__Exercise__.
Among the entries below, extract exactly the lines that run from the one with "3: (257, 199)" through the one with "20: (179, 351)", both ends included.

Point correspondence tracking data:

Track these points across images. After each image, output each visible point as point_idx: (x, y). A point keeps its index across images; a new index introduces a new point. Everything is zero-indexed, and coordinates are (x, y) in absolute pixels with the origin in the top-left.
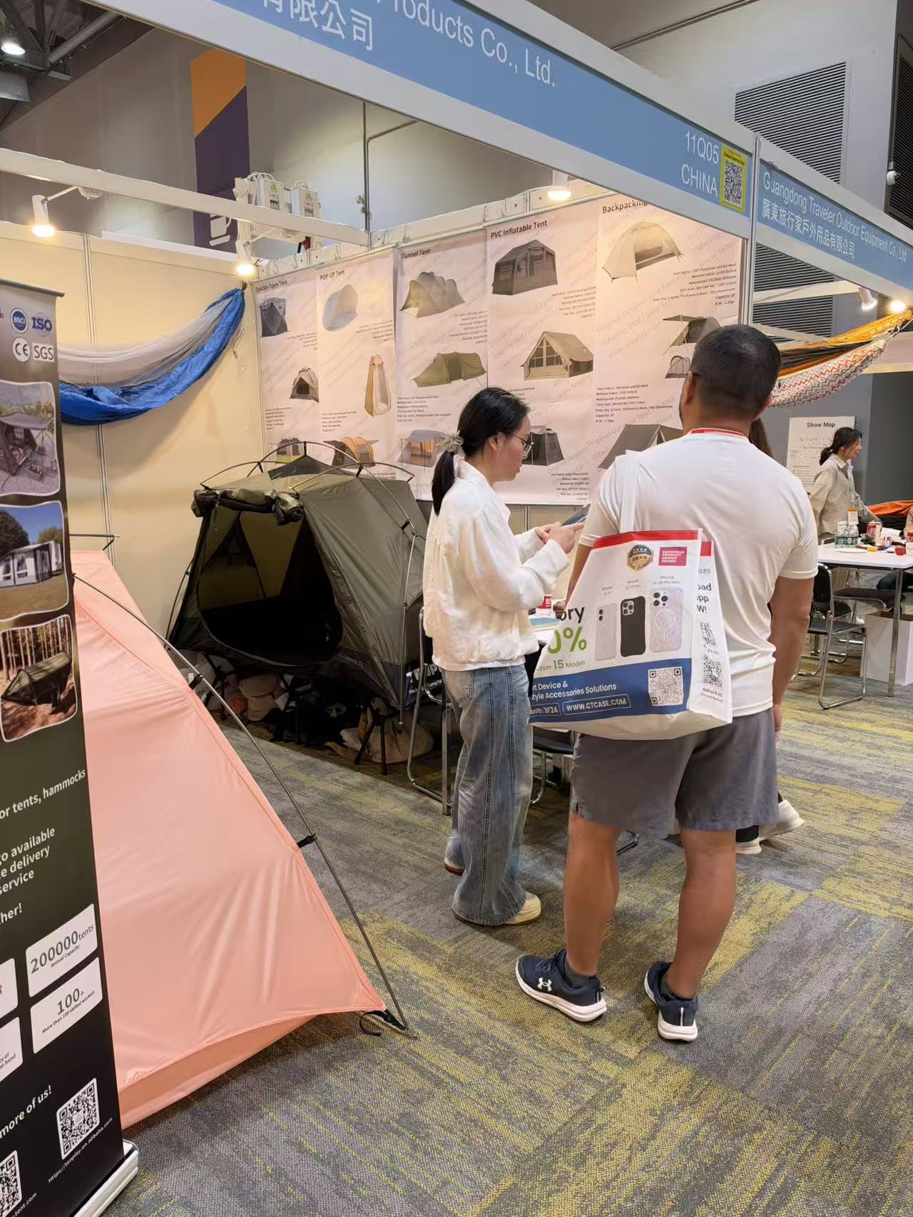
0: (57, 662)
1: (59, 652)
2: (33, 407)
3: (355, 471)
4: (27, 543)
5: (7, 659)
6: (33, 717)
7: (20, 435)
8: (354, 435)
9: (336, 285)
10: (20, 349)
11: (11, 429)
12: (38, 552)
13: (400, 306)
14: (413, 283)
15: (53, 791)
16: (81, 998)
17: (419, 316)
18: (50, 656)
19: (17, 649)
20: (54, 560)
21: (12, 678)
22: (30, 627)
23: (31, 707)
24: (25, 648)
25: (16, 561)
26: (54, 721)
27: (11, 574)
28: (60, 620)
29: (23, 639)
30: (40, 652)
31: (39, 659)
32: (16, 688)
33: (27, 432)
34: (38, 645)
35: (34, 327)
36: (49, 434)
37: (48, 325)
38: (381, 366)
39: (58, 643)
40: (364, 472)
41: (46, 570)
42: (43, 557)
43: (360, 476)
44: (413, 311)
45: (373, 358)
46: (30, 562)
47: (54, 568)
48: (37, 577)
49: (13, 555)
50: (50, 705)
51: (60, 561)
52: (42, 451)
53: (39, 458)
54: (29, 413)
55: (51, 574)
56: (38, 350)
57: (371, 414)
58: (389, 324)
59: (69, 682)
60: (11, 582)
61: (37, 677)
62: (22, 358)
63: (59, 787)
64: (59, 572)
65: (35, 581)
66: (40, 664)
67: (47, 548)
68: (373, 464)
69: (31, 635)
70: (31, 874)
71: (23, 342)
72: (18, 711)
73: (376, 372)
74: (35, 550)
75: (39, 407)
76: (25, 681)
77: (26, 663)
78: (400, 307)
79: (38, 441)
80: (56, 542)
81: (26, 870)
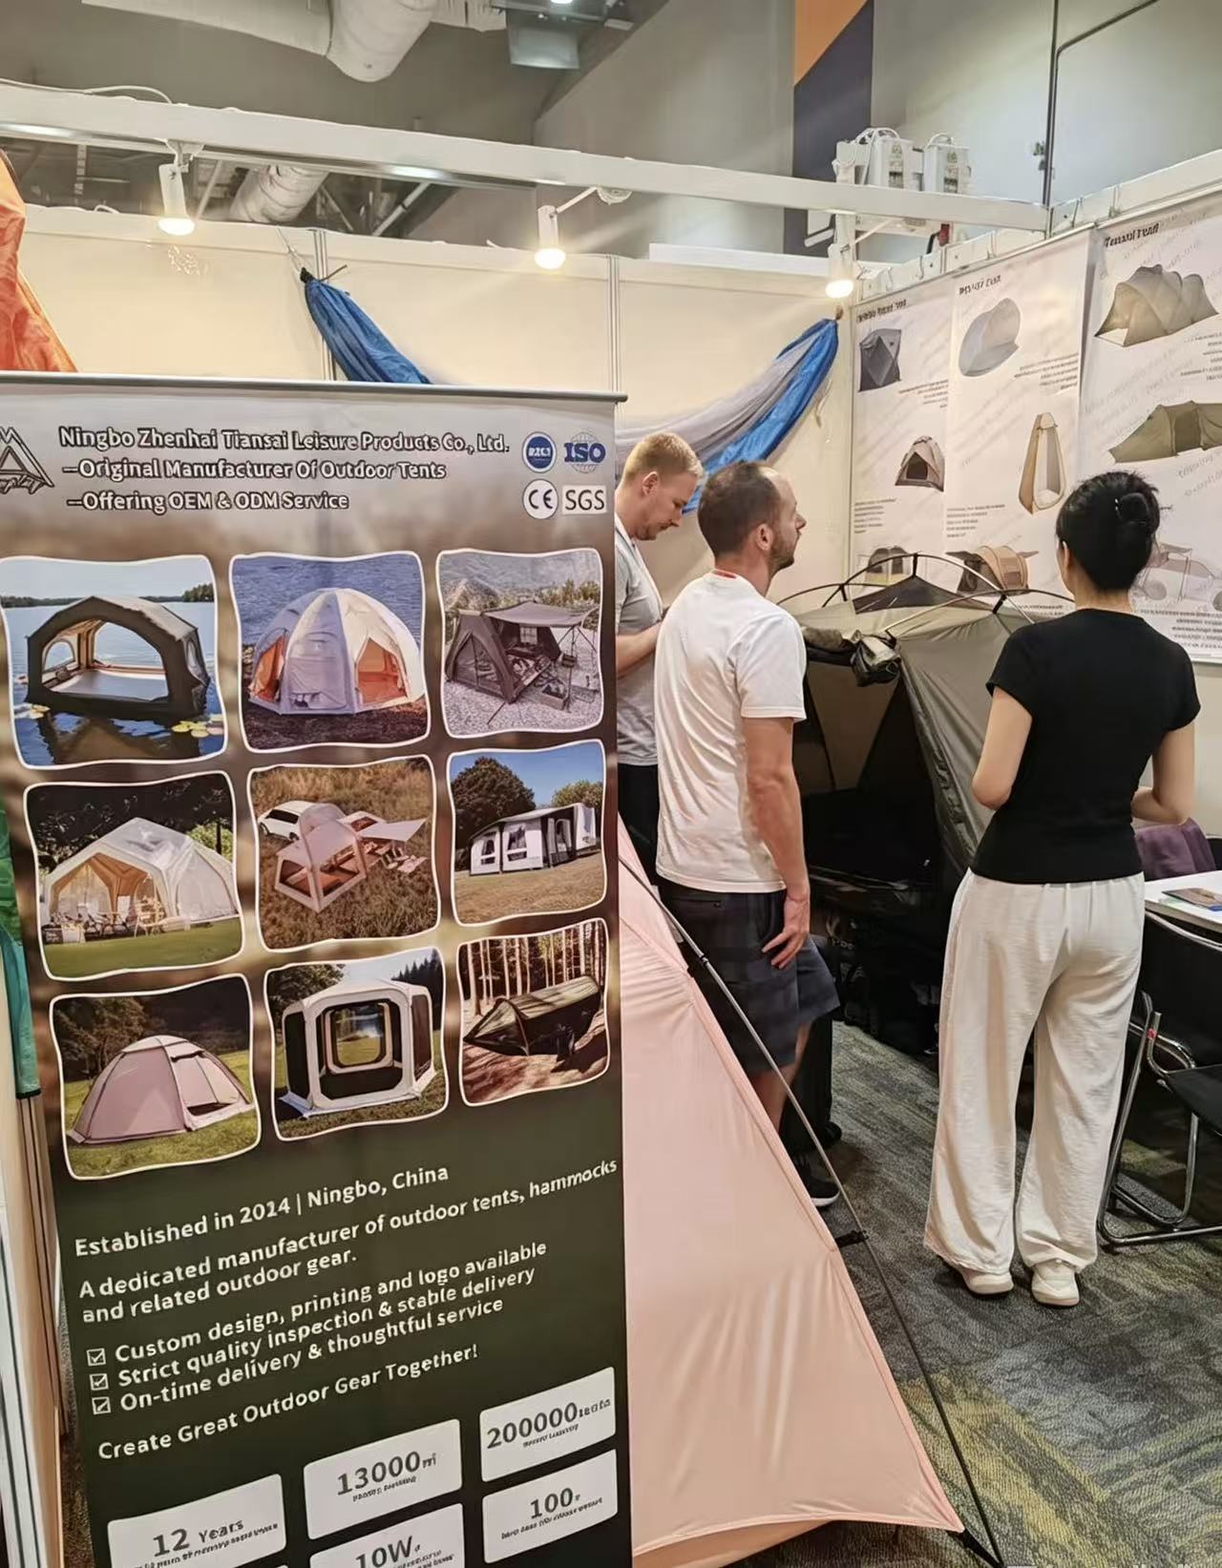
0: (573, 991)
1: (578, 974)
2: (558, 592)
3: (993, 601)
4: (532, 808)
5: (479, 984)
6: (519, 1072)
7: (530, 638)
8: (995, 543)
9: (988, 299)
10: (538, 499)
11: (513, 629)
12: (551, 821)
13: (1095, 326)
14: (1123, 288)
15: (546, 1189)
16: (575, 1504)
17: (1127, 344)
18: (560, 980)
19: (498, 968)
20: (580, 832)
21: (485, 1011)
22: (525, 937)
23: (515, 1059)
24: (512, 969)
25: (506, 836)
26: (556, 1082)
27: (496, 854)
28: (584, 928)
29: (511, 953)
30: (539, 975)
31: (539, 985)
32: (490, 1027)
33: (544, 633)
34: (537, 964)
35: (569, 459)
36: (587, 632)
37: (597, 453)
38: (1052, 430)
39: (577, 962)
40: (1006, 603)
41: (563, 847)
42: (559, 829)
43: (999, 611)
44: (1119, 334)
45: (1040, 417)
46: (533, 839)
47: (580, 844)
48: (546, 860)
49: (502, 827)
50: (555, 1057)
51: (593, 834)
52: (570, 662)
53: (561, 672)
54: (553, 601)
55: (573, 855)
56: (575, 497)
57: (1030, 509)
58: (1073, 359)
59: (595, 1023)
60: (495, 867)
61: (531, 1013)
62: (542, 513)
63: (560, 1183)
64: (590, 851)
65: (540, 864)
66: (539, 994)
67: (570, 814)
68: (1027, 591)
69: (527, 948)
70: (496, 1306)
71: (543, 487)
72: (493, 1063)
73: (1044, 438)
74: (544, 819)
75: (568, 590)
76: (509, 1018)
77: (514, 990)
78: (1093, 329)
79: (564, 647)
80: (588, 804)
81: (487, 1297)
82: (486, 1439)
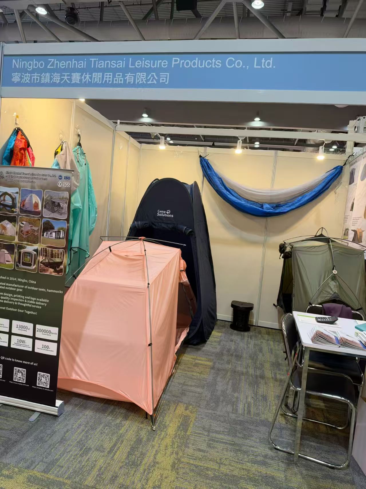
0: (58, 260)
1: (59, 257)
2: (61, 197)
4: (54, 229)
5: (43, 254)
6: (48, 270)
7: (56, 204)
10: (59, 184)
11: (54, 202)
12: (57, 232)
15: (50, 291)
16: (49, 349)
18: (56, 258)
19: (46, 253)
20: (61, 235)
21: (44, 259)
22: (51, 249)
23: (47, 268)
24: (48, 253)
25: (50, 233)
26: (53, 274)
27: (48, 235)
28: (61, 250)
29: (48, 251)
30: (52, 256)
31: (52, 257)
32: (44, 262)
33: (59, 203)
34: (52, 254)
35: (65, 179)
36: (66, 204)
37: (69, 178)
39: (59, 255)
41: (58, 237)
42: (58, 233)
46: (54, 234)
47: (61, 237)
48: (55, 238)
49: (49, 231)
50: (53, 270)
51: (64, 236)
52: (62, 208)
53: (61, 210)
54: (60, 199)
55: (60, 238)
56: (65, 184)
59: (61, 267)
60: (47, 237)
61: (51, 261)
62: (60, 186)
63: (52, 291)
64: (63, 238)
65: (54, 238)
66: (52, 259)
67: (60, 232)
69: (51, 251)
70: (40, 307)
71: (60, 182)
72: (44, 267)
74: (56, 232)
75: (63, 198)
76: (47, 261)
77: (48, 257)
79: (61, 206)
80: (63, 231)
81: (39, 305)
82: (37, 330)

* * *

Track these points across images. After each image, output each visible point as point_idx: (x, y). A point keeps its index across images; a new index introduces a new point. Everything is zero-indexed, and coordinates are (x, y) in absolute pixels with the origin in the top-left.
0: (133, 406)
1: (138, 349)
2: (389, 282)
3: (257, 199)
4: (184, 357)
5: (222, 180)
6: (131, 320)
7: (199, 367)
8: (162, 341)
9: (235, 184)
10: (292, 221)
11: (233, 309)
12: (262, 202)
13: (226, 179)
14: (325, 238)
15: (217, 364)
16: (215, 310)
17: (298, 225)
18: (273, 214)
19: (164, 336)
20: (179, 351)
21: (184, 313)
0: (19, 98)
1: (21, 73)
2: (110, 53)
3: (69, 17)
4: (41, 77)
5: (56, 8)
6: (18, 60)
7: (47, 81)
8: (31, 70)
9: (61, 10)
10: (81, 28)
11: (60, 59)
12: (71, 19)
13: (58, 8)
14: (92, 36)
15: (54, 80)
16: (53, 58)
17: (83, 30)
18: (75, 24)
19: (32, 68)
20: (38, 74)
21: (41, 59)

__Response for this exercise__.
3: (257, 199)
4: (184, 357)
5: (222, 180)
6: (131, 320)
7: (199, 367)
8: (162, 341)
9: (235, 184)
10: (292, 221)
11: (233, 309)
12: (262, 202)
13: (226, 179)
14: (325, 238)
15: (217, 364)
16: (215, 310)
17: (298, 225)
18: (273, 214)
19: (164, 336)
20: (179, 351)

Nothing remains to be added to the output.